Source material:
..............................
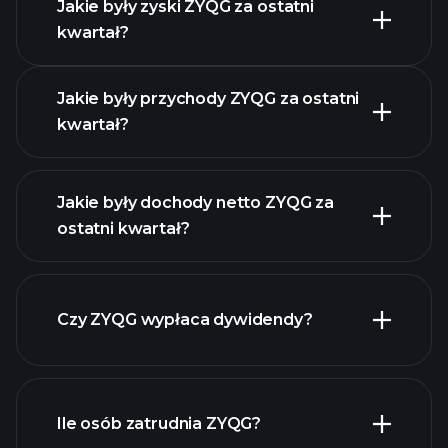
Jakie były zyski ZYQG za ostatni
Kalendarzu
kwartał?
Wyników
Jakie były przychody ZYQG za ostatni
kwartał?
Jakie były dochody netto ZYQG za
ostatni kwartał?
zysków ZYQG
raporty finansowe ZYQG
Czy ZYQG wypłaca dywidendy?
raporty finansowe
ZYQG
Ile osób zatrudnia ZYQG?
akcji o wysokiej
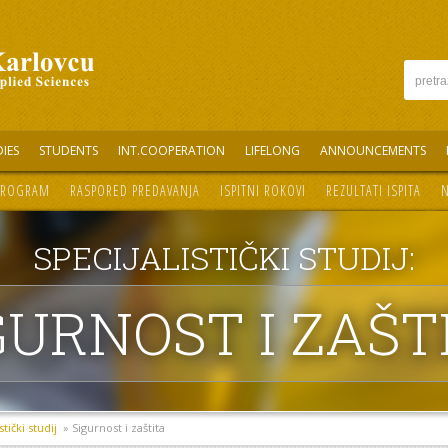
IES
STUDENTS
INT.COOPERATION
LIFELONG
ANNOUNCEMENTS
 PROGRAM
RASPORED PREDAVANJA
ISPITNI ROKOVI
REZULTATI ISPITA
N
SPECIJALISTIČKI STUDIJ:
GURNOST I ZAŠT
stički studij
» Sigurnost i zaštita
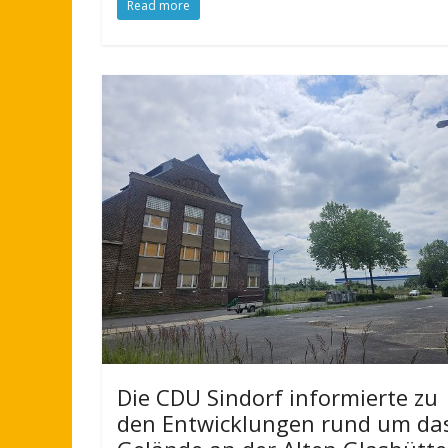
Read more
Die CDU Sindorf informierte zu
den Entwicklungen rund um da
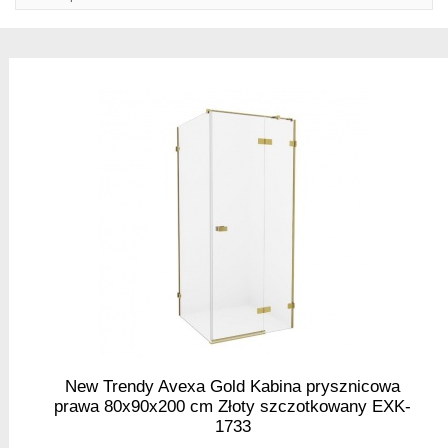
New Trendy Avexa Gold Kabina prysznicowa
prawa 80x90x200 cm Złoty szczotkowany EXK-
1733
..............................
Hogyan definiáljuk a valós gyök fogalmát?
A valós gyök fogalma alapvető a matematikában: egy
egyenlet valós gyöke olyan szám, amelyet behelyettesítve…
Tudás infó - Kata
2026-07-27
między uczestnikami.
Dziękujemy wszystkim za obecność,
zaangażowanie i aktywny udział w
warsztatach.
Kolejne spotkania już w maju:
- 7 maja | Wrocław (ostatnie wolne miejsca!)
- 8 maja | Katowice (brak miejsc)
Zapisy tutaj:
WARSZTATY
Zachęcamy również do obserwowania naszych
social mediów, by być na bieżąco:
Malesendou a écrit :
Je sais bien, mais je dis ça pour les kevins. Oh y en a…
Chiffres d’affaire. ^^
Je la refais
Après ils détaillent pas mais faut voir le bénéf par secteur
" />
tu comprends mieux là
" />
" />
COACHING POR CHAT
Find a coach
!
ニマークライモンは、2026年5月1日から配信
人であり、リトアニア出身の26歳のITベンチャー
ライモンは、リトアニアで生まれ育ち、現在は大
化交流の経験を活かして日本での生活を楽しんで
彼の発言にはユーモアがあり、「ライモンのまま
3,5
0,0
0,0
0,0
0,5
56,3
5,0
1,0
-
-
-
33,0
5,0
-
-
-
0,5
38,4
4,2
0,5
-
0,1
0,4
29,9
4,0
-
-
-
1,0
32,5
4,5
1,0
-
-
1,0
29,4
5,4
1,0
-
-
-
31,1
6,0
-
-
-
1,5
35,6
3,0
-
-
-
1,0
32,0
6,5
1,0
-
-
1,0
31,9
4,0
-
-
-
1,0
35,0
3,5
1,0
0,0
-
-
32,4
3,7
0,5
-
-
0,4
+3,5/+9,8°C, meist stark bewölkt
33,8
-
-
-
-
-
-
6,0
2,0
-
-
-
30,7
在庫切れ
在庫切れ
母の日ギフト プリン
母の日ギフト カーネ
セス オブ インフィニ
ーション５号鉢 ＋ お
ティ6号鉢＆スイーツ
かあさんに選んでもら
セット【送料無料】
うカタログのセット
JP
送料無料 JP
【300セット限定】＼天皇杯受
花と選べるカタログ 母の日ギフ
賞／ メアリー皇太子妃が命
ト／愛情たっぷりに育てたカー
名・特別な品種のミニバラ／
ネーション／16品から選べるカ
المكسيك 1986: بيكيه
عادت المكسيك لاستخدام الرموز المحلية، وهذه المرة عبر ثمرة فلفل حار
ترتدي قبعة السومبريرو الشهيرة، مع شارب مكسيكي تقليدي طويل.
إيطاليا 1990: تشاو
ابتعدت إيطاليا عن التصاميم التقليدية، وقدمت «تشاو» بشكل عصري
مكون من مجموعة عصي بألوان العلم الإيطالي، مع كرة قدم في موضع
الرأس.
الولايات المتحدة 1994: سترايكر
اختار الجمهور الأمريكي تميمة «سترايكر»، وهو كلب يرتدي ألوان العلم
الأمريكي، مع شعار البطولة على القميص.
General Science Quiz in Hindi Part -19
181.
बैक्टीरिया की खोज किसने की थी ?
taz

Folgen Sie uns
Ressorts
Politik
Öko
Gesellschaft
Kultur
..............................
How to complete this task: Pick out every line in the data above that contains the word "الأمريكي", and copy each one in full.

Solution:
اختار الجمهور الأمريكي تميمة «سترايكر»، وهو كلب يرتدي ألوان العلم
الأمريكي، مع شعار البطولة على القميص.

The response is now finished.